G L Nicolson et al. Invasion Metastasis. 1989.

Abstract

The adhesive, invasive, and growth properties of parental murine large-cell lymphoma cells of low metastatic potential (RAW117-P) were compared to in-vivo-selected sublines of high metastatic potential to liver (RAW117-H10) or lung (RAW117-L17). Using small (approximately 0.5 mm3) pieces of syngeneic organ tissue (lung, liver, kidney) we found that RAW117-L17 cells selectively attached to and invaded lung tissue, whereas RAW117-H10 cells preferentially attached to and invaded liver tissue. We measured adhesion to microvessel endothelial cells established from syngeneic lung and liver and found that the RAW117-L17 cells bound to lung microvessel endothelial cells at significantly higher rates than the other lines, and RAW117-H10 and -L17 cells attached to hepatic sinusoidal endothelial cells at significantly faster rates than RAW117-P cells. Such organ specificity of adhesion was not found at the level of the subendothelial matrix, and the rates of adhesion of RAW117 cells to subendothelial matrix were lower than to endothelial cells. RAW117 cells of low or high metastatic potential bound to immobilized extracellular matrix components, such as fibronectin, at high rats, but adhesion to laminin or collagen IV was minimal.

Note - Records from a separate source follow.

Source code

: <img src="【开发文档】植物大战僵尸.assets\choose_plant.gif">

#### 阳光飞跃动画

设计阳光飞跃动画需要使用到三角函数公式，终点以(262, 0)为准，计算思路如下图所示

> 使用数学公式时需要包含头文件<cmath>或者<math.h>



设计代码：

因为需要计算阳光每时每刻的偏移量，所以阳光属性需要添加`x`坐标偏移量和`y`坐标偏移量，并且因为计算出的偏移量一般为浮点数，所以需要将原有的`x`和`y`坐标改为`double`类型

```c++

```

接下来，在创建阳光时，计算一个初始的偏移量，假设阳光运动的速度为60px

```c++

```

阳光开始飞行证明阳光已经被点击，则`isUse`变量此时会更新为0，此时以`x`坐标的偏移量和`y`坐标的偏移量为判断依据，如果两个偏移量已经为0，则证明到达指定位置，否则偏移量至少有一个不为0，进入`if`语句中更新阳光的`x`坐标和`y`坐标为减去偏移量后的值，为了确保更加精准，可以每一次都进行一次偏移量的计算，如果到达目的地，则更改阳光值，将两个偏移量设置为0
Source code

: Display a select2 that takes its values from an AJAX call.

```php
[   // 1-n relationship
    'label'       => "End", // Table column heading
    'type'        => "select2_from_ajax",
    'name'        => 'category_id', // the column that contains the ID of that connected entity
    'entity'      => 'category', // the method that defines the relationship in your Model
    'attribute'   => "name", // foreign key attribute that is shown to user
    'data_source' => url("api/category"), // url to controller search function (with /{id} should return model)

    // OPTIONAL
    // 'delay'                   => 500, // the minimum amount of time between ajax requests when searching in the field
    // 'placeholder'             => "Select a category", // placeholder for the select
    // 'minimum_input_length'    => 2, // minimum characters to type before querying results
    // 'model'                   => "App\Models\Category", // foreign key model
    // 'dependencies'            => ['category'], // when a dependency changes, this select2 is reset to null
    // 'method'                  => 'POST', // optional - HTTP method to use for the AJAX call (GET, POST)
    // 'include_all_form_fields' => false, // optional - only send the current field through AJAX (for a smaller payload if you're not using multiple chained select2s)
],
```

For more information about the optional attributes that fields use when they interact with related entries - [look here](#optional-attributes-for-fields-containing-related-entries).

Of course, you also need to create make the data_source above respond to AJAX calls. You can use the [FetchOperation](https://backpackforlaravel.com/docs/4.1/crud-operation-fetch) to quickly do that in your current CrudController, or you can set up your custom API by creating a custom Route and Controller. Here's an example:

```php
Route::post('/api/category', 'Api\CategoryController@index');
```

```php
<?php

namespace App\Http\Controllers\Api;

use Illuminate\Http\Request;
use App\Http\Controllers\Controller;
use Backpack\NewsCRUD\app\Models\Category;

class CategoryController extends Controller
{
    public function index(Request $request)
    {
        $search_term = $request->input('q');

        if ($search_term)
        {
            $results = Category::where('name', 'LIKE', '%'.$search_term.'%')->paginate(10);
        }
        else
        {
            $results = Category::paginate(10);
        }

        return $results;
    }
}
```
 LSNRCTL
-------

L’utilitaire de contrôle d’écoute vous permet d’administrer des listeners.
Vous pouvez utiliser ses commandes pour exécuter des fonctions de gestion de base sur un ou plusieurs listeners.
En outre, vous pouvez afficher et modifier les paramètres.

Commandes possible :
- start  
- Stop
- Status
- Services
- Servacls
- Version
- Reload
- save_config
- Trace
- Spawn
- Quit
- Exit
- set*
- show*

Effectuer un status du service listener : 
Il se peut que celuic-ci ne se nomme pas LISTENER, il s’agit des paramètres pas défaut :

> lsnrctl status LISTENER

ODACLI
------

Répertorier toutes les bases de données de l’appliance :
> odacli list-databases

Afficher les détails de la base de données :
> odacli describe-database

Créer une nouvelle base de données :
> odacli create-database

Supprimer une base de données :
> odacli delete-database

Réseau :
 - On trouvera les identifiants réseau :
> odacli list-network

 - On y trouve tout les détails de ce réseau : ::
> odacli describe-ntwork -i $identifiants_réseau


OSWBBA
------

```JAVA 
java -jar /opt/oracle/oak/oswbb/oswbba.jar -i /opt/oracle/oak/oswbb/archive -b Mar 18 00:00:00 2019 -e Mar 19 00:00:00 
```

Previous studies indicated that RAW117 lines could proliferate in vitro in certain organ-conditioned media under limiting serum conditions. We therefore examined the ability of a purified paracrine lung growth factor (LDGF-1) to stimulate growth of RAW117 cells in limiting serum-containing medium. The high lung-colonizing L17 line was stimulated to proliferate by LDGF-1 at faster rates than the other lines. The data support Paget's hypothesis that the organ specificity of tumor metastasis is determined by specific tumor cell and host properties.